[Items from a data source]
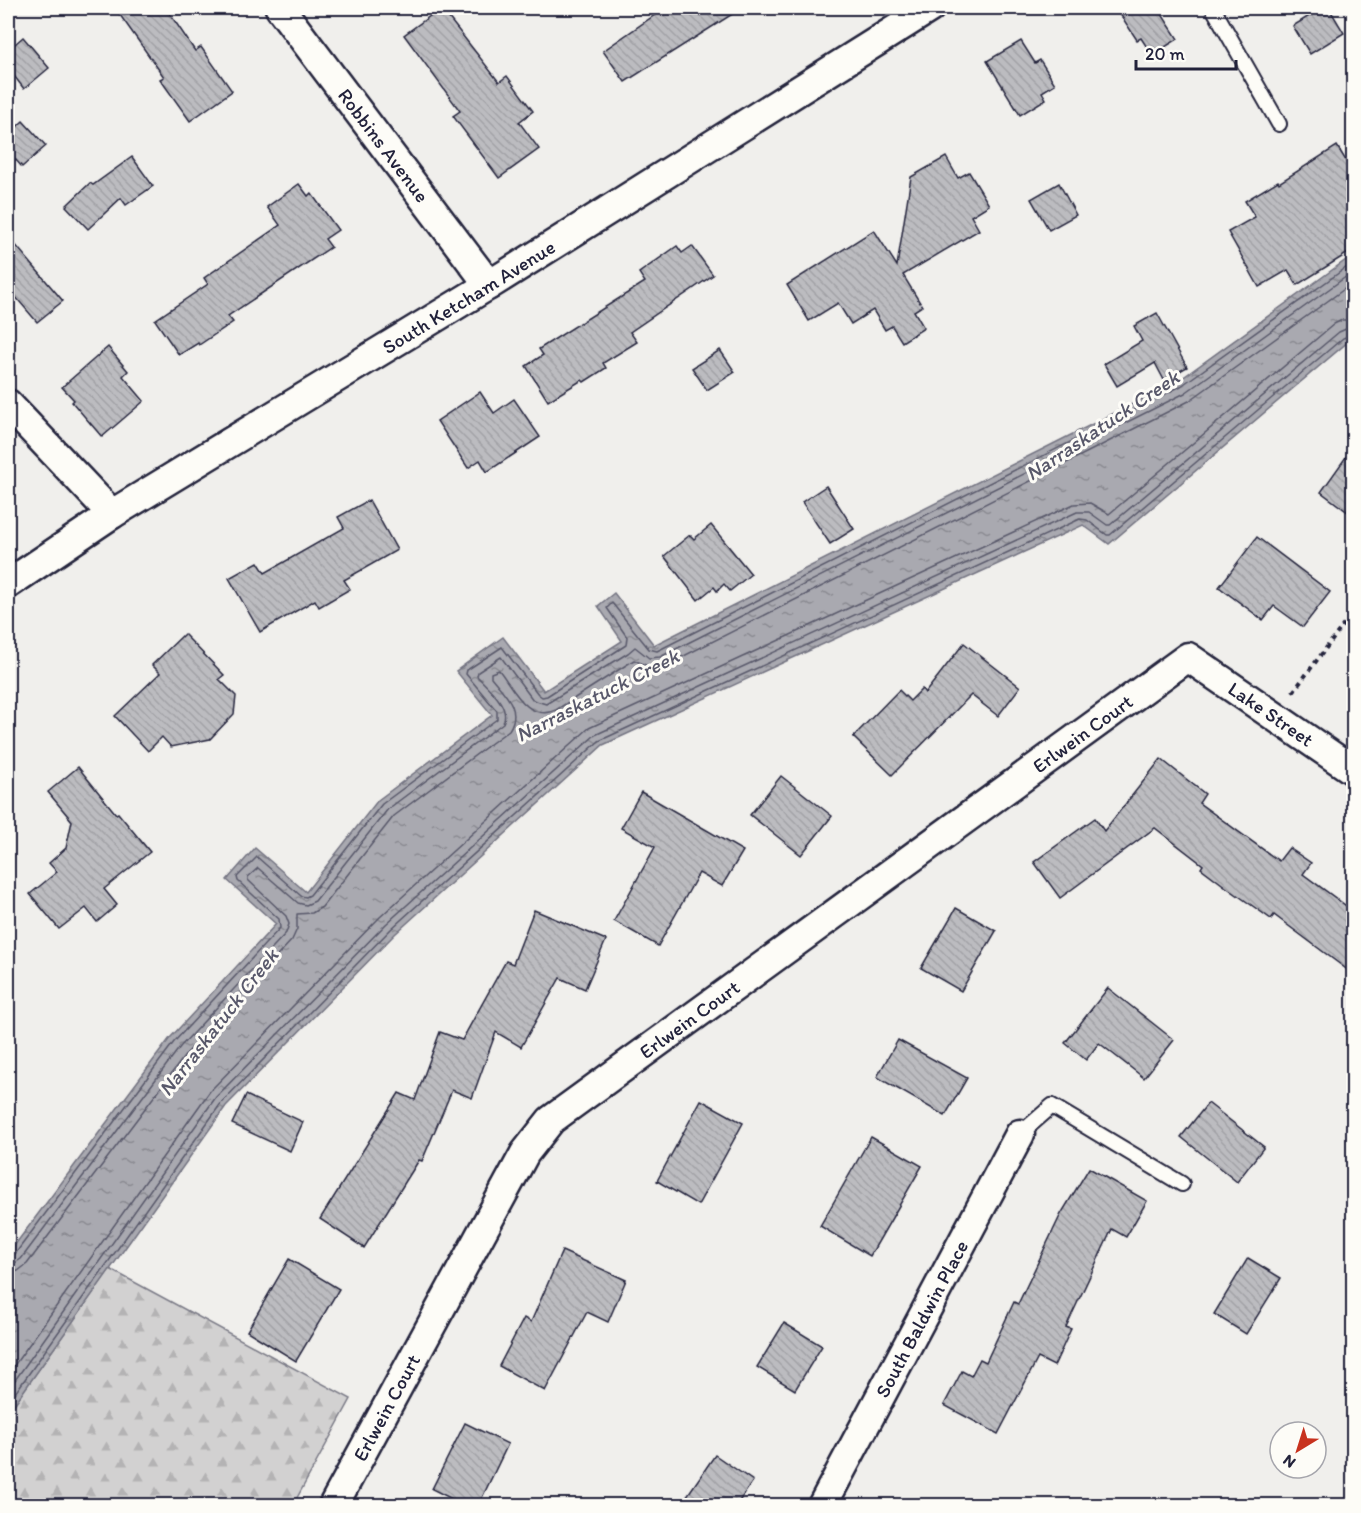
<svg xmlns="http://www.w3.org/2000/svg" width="1361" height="1513" viewBox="0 0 1361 1513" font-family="Itim,sans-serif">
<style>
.forest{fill:url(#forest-firs);stroke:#7a7a86;stroke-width:1.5}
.water{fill:url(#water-ripples);stroke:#737381;stroke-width:1.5}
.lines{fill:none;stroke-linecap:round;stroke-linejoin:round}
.shore{stroke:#58586a;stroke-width:1.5}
.building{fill:url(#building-back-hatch);stroke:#22223b;stroke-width:1.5}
.lane-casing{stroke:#22223b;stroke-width:18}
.street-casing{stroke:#22223b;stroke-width:33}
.path{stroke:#22223b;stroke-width:4;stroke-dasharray:4.5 4.5;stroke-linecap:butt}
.lane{stroke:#fdfcf7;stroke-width:14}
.street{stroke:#fdfcf7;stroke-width:28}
.labels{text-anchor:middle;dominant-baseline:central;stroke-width:6;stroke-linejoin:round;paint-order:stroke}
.street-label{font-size:20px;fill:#22223b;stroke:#fdfcf7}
.water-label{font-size:21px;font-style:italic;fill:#58586a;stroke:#fdfcf7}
</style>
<defs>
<pattern id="forest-firs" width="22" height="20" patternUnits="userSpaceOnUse" patternTransform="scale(1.5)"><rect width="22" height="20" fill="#d2d1d1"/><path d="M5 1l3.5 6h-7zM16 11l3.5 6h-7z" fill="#b4b3b4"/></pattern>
<pattern id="water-ripples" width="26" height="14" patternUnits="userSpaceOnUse" patternTransform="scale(1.5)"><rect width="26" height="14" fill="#a9a9b0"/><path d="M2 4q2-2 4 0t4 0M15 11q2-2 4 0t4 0" fill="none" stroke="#898990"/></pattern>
<pattern id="building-back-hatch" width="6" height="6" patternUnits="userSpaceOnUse" patternTransform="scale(1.5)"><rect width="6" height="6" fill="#bcbcc0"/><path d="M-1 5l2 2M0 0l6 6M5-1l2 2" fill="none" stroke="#a1a1a6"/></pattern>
</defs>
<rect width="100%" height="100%" fill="#f0efec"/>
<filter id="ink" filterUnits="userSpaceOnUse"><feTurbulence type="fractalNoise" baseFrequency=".0167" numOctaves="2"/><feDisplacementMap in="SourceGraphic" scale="12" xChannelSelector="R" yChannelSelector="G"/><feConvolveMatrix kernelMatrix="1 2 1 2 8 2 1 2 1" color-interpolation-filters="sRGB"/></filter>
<g filter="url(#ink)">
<path class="forest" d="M 110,1269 L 351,1399 L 293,1505 L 8,1506 L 8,1413 Z"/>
<path class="water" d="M 1353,255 L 1353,345 L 1348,342 L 1109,544 L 1083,525 L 603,745 L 395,934 L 226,1106 L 8,1413 L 8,1254 L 170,1038 L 276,924 L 227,880 L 255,848 L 306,892 L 378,800 L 492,715 L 456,671 L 503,637 L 544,691 L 622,641 L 598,606 L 614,593 L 654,645 L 1178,381 Z"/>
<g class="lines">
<g class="shore">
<path d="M 8,1256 L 15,1254 L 174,1042 L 280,928 L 279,919 L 238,881 L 237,877 L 257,857 L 301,896 L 306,897 L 310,895 L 382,804 L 497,719 L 497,711 L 466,674 L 467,670 L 502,647 L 538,694 L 542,697 L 547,696 L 626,645 L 627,637 L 607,608 L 612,603 L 649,649 L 657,651 L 1181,386 L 1354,262"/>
<path d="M 8,1264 L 15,1263 L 21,1259 L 180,1047 L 286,933 L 289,924 L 286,916 L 248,880 L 248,877 L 258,868 L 298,903 L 306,905 L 315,901 L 388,809 L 503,723 C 511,706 488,688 477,676 L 478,672 L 501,657 L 533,700 L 546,704 L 628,653 L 635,647 L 649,658 L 660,657 L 1185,393 L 1354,271"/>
<path d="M 8,1273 L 18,1271 L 27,1264 L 187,1053 L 292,940 L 297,929 L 297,914 L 312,913 L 322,907 L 394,816 L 509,730 C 523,709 504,693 491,677 L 491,673 L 499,670 C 513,688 528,723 556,710 L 634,660 L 650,667 L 664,666 L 1189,401 L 1354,282"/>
<path d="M 8,1374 L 210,1091 L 380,917 L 589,728 L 1074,504 L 1090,503 L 1109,514 L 1334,324 L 1342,320 L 1354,320"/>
<path d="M 8,1390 L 216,1097 L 386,924 L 595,735 L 1077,512 L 1089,512 L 1107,525 L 1110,525 L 1339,332 L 1346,329 L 1354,329"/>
<path d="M 8,1403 L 222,1102 L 391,929 L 599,741 L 1080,519 L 1087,520 L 1107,535 L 1110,535 L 1343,338 L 1349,336 L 1354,338"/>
</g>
</g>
<g class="building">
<path d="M 115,8 L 166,8 L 195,51 L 201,47 L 232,91 L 190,121 L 160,79 L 164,77 Z"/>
<path d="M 441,8 L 499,82 L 507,76 L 533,111 L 519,122 L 539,149 L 499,178 L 453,116 L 460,111 L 404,35 Z"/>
<path d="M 665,8 L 742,8 L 625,82 L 603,51 Z"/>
<path d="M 1116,8 L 1158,8 L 1178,39 L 1152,55 L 1141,38 L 1137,40 Z"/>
<path d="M 1322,8 L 1329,8 L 1344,33 L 1310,54 L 1293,26 Z"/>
<path d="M 23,37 L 49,68 L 24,89 L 8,68 L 8,50 Z"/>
<path d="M 1021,41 L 1035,63 L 1040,60 L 1055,84 L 1042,92 L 1046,99 L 1020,115 L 987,61 Z"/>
<path d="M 23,121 L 46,146 L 22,167 L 8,151 L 8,135 Z"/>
<path d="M 1337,146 L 1353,172 L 1353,250 L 1297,285 L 1288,270 L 1259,287 L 1228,232 L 1255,217 L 1245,201 L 1278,181 L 1279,183 Z"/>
<path d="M 132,157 L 153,186 L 126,205 L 121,198 L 88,229 L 66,206 L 90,183 L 93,185 Z"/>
<path d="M 946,157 L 958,178 L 969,172 L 989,205 L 971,216 L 979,230 L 903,275 L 922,306 L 914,311 L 924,328 L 902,342 L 892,326 L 885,330 L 873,310 L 851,324 L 838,303 L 809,321 L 787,285 L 874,230 L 897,266 L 911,177 Z"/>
<path d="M 1059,183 L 1076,215 L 1049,230 L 1031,199 Z"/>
<path d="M 299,184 L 308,196 L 311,193 L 338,230 L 325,239 L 331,247 L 228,316 L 233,322 L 199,345 L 198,343 L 179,355 L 155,320 L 208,284 L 204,278 L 280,225 L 267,207 Z"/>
<path d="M 8,236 L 63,301 L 37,322 L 14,295 L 8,295 Z"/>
<path d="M 677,246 L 682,253 L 692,246 L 713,275 L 630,332 L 637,342 L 603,363 L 606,368 L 584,382 L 582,380 L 548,401 L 526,366 L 543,355 L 539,349 L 645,282 L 639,273 Z"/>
<path d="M 1157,313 L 1187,367 L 1164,380 L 1155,363 L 1117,386 L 1104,364 L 1142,341 L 1134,326 Z"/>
<path d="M 108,347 L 128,371 L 123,376 L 144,401 L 102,437 L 72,402 L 74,400 L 62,387 Z"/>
<path d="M 720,350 L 735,372 L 707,390 L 692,368 Z"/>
<path d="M 480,392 L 494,413 L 514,399 L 540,437 L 487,472 L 480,460 L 468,468 L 437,421 Z"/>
<path d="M 1353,447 L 1353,516 L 1321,492 Z"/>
<path d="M 826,486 L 854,529 L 830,544 L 802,502 Z"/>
<path d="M 369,500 L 397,550 L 344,580 L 350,589 L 319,607 L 315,600 L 260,632 L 229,578 L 258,562 L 265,573 L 344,528 L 338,517 Z"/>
<path d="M 711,525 L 751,574 L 730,591 L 724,584 L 717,591 L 714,587 L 698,600 L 664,556 L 690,535 L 694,539 Z"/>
<path d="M 1257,537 L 1330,592 L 1303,627 L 1274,606 L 1263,620 L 1219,587 Z"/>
<path d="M 184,634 L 224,675 L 219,679 L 236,696 L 234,714 L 210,739 L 171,747 L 162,737 L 148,751 L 115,716 L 160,673 L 152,665 Z"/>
<path d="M 964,643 L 1020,687 L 998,716 L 971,695 L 892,775 L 853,737 L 899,690 L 910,701 L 922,689 L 925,693 Z"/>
<path d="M 1161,759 L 1205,794 L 1199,803 L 1279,861 L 1289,848 L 1311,863 L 1303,874 L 1353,911 L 1353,974 L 1274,915 L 1271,919 L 1226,887 L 1201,868 L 1203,865 L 1155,828 L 1060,898 L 1034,862 L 1095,818 L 1104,831 Z"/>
<path d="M 78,767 L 116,814 L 118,813 L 150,852 L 104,889 L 117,905 L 97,922 L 86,908 L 59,929 L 30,894 L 57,872 L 49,863 L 66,848 L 72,821 L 48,792 Z"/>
<path d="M 781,776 L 832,816 L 801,855 L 750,815 Z"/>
<path d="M 641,792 L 743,851 L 722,886 L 699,873 L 658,946 L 614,921 L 655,847 L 621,828 Z"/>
<path d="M 956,908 L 996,931 L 961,991 L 921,968 Z"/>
<path d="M 534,910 L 606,940 L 585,989 L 560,978 L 521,1047 L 496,1032 L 472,1098 L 452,1090 L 422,1161 L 419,1160 L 364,1248 L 320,1219 L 399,1093 L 415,1100 L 440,1032 L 462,1040 L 506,961 L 513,964 Z"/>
<path d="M 1108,988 L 1174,1040 L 1144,1078 L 1099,1043 L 1086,1060 L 1065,1043 Z"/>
<path d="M 898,1040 L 967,1078 L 945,1116 L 877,1077 Z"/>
<path d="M 246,1095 L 303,1122 L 290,1151 L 232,1124 Z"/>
<path d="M 701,1100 L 743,1123 L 698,1205 L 657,1181 Z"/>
<path d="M 1208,1103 L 1264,1147 L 1237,1182 L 1181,1137 Z"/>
<path d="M 871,1137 L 922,1166 L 870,1256 L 820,1226 Z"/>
<path d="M 1089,1168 L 1147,1201 L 1126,1237 L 1112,1229 L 1066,1327 L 1071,1329 L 1054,1366 L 1038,1358 L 998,1434 L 944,1405 L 962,1371 L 971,1376 L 980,1359 L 986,1362 L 1014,1302 L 1018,1304 L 1061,1214 Z"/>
<path d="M 562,1251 L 626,1280 L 608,1322 L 587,1312 L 545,1391 L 499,1366 L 524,1318 L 531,1322 Z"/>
<path d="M 1248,1258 L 1281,1278 L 1246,1334 L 1214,1314 Z"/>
<path d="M 289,1259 L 339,1289 L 296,1361 L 247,1331 Z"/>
<path d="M 784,1323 L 822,1346 L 795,1390 L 757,1367 Z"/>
<path d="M 465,1423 L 508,1444 L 478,1506 L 466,1506 L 432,1489 Z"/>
<path d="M 715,1455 L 753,1481 L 736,1506 L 680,1506 Z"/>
</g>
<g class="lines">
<defs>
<g id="lane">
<path d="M 1213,8 L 1279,124"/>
<path d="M 1020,1134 L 1052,1106 L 1182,1184"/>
</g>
<g id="street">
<path id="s1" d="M 280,8 L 489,285"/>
<path d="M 8,404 L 112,514"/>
<path id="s2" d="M 8,584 L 112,514 L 489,285 L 930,8"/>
<path id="s3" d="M 333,1506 L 525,1153 L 551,1120 L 1188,657 L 1354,771"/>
<path id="s4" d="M 822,1506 L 1020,1134"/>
</g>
</defs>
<use href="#lane" class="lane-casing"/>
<use href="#street" class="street-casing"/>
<path class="path" d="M 1293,692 L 1354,611"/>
<use href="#lane" class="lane"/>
<use href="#street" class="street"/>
</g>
</g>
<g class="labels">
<g class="street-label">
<text stroke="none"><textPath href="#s1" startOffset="172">Robbins Avenue</textPath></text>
<text stroke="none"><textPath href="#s2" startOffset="543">South Ketcham Avenue</textPath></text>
<text stroke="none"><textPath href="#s3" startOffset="1332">Lake Street</textPath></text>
<text stroke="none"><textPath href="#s3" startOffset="1101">Erlwein Court</textPath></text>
<text stroke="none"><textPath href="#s3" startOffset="615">Erlwein Court</textPath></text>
<text stroke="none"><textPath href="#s4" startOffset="212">South Baldwin Place</textPath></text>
<text stroke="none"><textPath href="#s3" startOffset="112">Erlwein Court</textPath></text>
</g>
<g class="water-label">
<text transform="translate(1102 425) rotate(-34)">Narraskatuck Creek</text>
<text transform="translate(597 695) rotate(-27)">Narraskatuck Creek</text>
<text transform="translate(218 1022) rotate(-52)">Narraskatuck Creek</text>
</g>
</g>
<rect width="1361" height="1513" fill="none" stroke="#fdfcf7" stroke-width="30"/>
<rect x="15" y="15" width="1331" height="1483" fill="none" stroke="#22223b" stroke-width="2" filter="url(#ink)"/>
<g transform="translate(1298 1450) rotate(218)"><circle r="28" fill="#fdfcf7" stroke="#a5a5ac" stroke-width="1.5"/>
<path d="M0-4.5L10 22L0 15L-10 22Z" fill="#c8321e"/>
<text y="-9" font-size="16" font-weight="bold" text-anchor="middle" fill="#22223b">N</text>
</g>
<path d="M1136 60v9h100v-9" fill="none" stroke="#22223b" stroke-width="3"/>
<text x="1145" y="60" font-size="18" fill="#22223b" stroke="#fdfcf7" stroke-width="4.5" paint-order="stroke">20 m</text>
</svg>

→ **Try it**
Lines with the word "linecap" in them are the answer; report each one from the data.

→ **Response**
.lines{fill:none;stroke-linecap:round;stroke-linejoin:round}
.path{stroke:#22223b;stroke-width:4;stroke-dasharray:4.5 4.5;stroke-linecap:butt}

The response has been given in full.